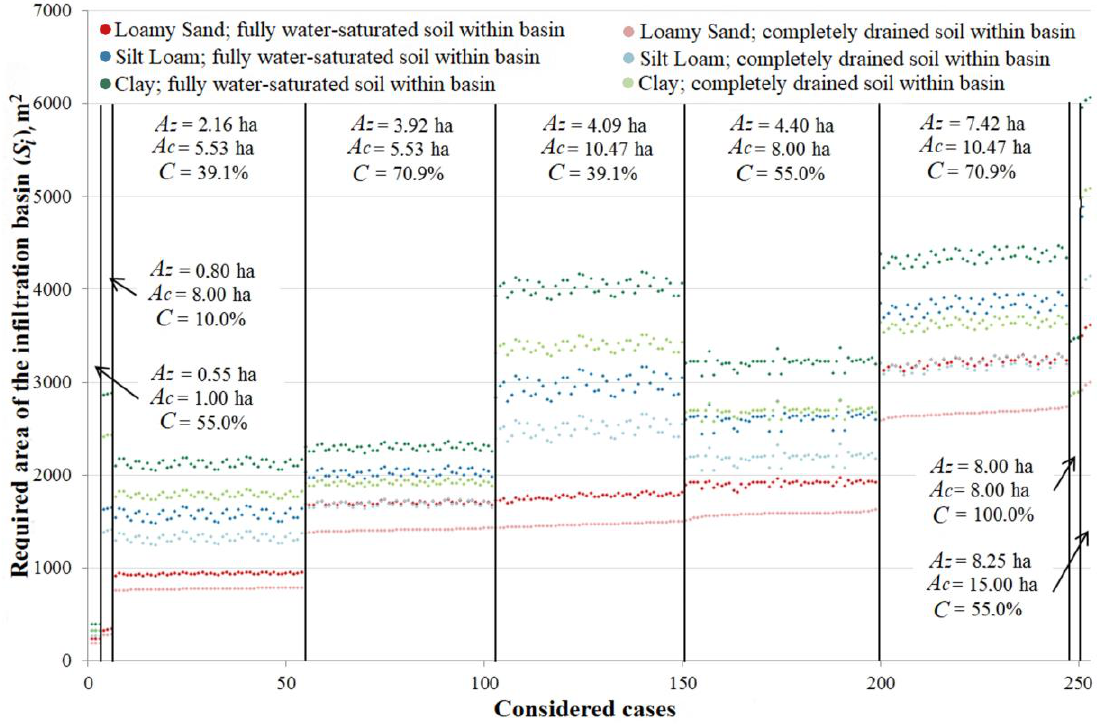
Figure 11. Results of the simulations carried out for the infiltration basin ( A z — reduced catchment area; A c — total catchment area; C — runoff coefficient).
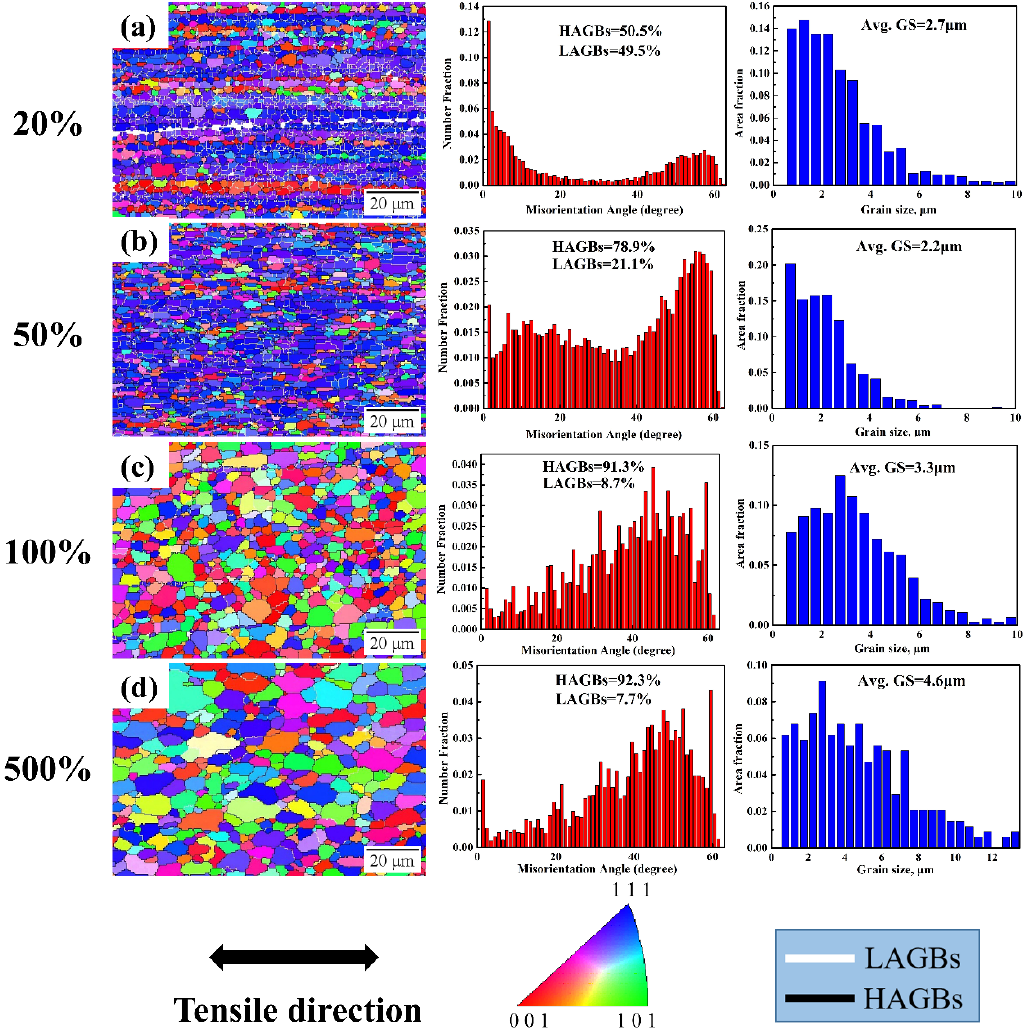
Figure 10. IPF maps of the gauge section microstructure tested at 1 × 10 −3 s −1 and 500 °C with different engineering strains of ( a ) 20%, ( b ) 50%, ( c ) 100% and ( d ) 500%. Here, the misorientation angle histograms and grain size histograms corresponding to different engineering strains of 20%, 50%, 100% and 500% are shown at the right side.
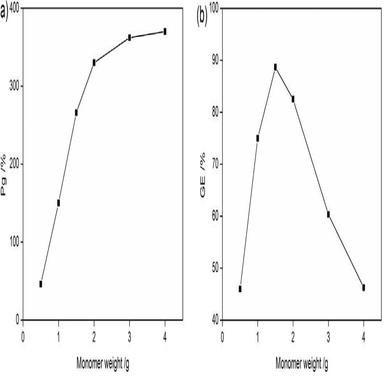
Effect of monomer amount on the Pg (a) and GE (b) of grafted copolymer: Weight of PG = 0.5 g, concentration of initiator (PPS) = 2 mmol/L, t = 180 min, T = 50 °C.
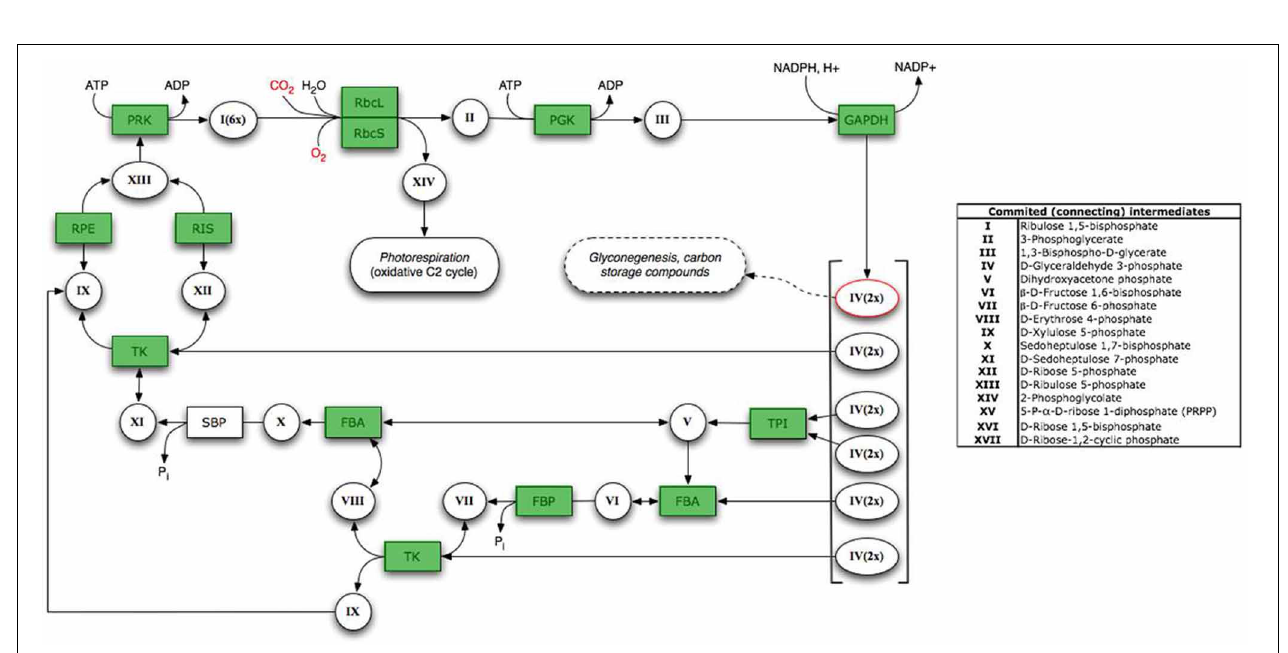
(2.3mmol Fe(II) L − 1 in live vs. 10.5mmol Fe(II) L −− 1 in control; (C) second transfer of reduced NAu-2-oxidizing enrichment from oxidized Ringold material (6.0mmol Fe(II) L − 1 in live vs. 12.7mmol Fe(II) L − 1 in control).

++++++++++++++++++++

__ABOUT THIS EXERCISE__.
The material should be returned verbatim, with all images omitted.

__SOLVED PROBLEM__.
Figure 11. Results of the simulations carried out for the infiltration basin ( A z — reduced catchment area; A c — total catchment area; C — runoff coefficient).
Figure 10. IPF maps of the gauge section microstructure tested at 1 × 10 −3 s −1 and 500 °C with different engineering strains of ( a ) 20%, ( b ) 50%, ( c ) 100% and ( d ) 500%. Here, the misorientation angle histograms and grain size histograms corresponding to different engineering strains of 20%, 50%, 100% and 500% are shown at the right side.
Effect of monomer amount on the Pg (a) and GE (b) of grafted copolymer: Weight of PG = 0.5 g, concentration of initiator (PPS) = 2 mmol/L, t = 180 min, T = 50 °C.
(2.3mmol Fe(II) L − 1 in live vs. 10.5mmol Fe(II) L −− 1 in control; (C) second transfer of reduced NAu-2-oxidizing enrichment from oxidized Ringold material (6.0mmol Fe(II) L − 1 in live vs. 12.7mmol Fe(II) L − 1 in control).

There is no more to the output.